The diagnosis of "dyscalculia" is usually made by a specialist in child and adolescent psychiatry or a psychologist. Often, attention performance and the ability to concentrate also play a role. The goals of learning therapy include imparting arithmetic knowledge, developing support strategies for dealing with numbers and advising parents or relatives as well as exchanging ideas with teachers. The therapy of dyscalculia is not covered by the statutory health insurance and must be paid privately. However, it may be possible to apply to the offices for reimbursement of the costs pursuant to § 35 a SGB. Please contact us, we will be happy to provide further information.

Foreign language acquisition can be particularly challenging for children with learning disabilities or for children diagnosed with a language development delay at preschool age. Especially children with poor reading and spelling often find it difficult to learn the foreign word forms and pronunciation rules. Through targeted training and the teaching of learning strategies that your child can use independently, we help.

Perceptual weaknesses, e.g. in the visual or auditory area, can make it difficult for a child to concentrate sufficiently or to process visual and auditory stimuli effectively. Easy distraction and high openness to stimuli can prevent it from absorbing and automating new learning content. When writing letters or numbers, reflections may occur. It quickly comes to restlessness, frequent inquiries, possibly the child is even perceived as a "class clown" or "disturber". Perception and concentration weaknesses often have a variety of symptoms and can seriously endanger school success. A thorough diagnosis is absolutely necessary in order to distinguish different disorders from each other and to offer the right learning therapy. We often work together with other specialist disciplines, such as specialists in phoniatrics and paediatric audiology, child and adolescent psychiatry or occupational therapists.

The transition from kindergarten to school is not an easy step for all children. The completely new situation with many other children, sitting in one place for a longer period of time, focusing attention on what the teacher says and much more can be overwhelming at first. If, at the same time, difficulties in learning written language or arithmetic are added, a learning deficit quickly arises – in the worst case, the child even loses the desire to go to school. But even with older schoolchildren, there can always be phases in which it is difficult to keep up, especially if the problem of an attention disorder is added or the child is bored by a very quick comprehension or giftedness. We try to find out with you and, if necessary, with the teacher or other disciplines why your child develops school problems and help you to overcome them.

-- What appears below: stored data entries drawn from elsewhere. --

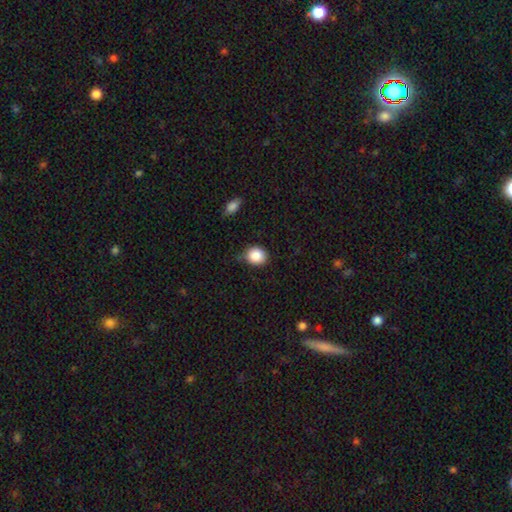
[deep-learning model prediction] This appears to be a smooth galaxy with no disk features (87%) that is round (74%). Merging: none (71%).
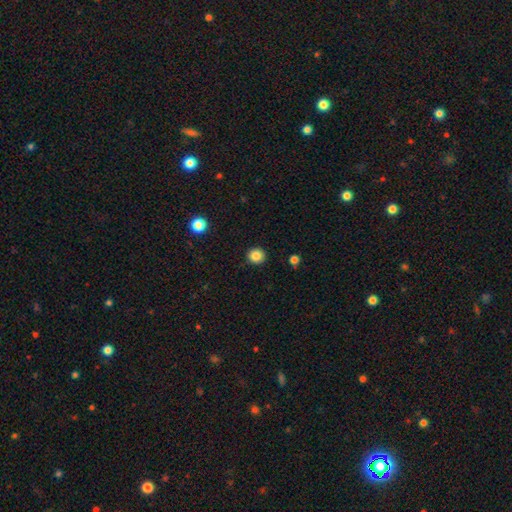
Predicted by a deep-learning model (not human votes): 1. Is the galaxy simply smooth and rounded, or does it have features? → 85% smooth, 10% star or artifact, 4% featured or disk.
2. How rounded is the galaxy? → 89% round, 10% in between, 1% cigar-shaped.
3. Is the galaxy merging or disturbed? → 92% none, 6% minor disturbance, 2% major disturbance, 1% merger.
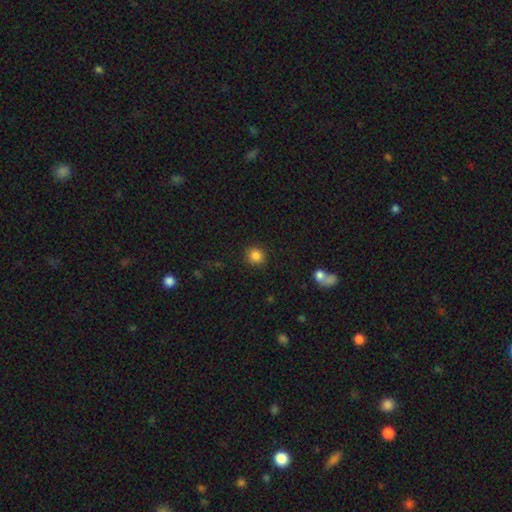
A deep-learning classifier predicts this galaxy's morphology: Overall: smooth (85%). How rounded: round (89%). Merging: none (90%).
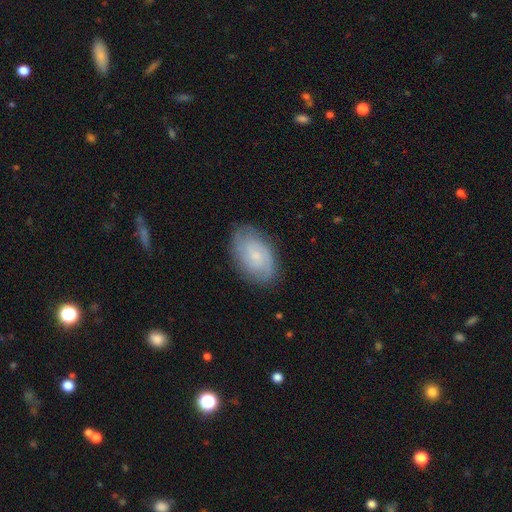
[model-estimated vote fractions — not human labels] Smooth or featured?
  - featured or disk: 66% *
  - smooth: 27%
  - star or artifact: 7%
Edge-on disk?
  - no: 96% *
  - yes: 4%
Bar?
  - no: 65% *
  - weak: 31%
  - strong: 4%
Spiral arms?
  - yes: 92% *
  - no: 8%
Spiral winding?
  - tight: 59% *
  - medium: 32%
  - loose: 9%
Spiral arm count?
  - 2: 47% *
  - can't tell: 31%
  - 3: 11%
  - 4: 4%
  - 1: 4%
  - more than 4: 3%
Bulge size?
  - small: 72% *
  - moderate: 20%
  - none: 6%
  - large: 1%
  - dominant: 1%
Merging?
  - none: 81% *
  - minor disturbance: 15%
  - major disturbance: 4%
  - merger: 1%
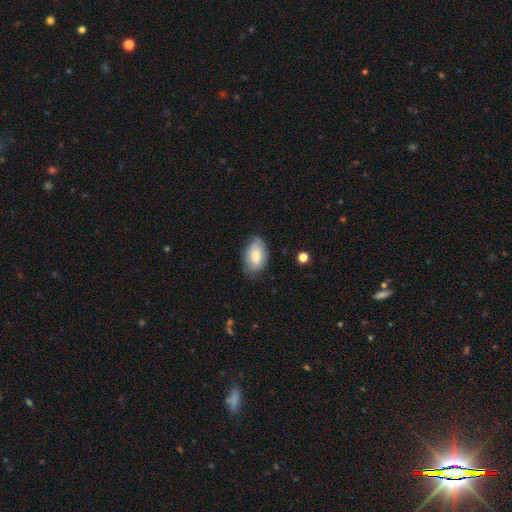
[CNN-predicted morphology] This appears to be a smooth galaxy with no disk features (70%) that is in between round and cigar-shaped (92%). Merging: none (63%).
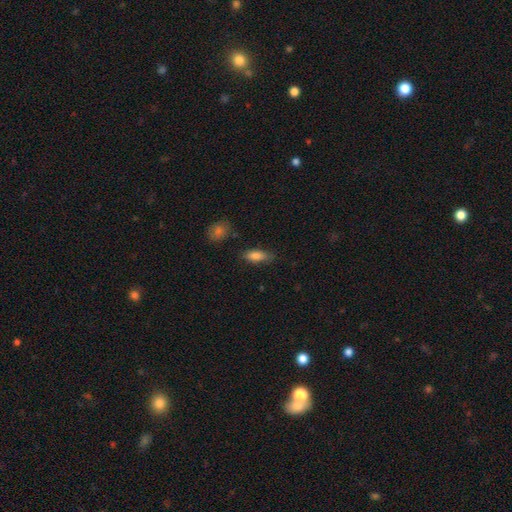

Often, older students and even adult learners fail not because of the difficulty of the subject matter itself, but because of their ability to structure themselves in such a way that a continuous and sustainable learning process becomes possible. Many questions can play a role: How do I prepare for the upcoming school day or a specific subject? How do I reprepare a subject? How do I clarify questions that arise here? Where and how do I write down my homework? How much time do I need for homework? Am I assessing my performance correctly? Why is it that I misjudge myself? How do I archive school and learning materials such as worksheets, protocols, etc.? When do I start learning for the work at hand? How many repetitions do I need to keep something safe? What type of learner am I? Why are my oral grades in the basement – how often do I actually register for a subject? What is the best way to memorize vocabulary, formulas, where can I find the information I am looking for?

A detailed analysis of previous learning habits forms the basis for building a successful learning environment and learning behavior: Learning can be learned – you just have to know how! Students of the lower secondary levels I and II are supported in my practice by experienced teachers and therapists , who can also engage in the required level of the subject matter, while they give help for self-reflection and self-organization. Learning is easier with an individually developed structure!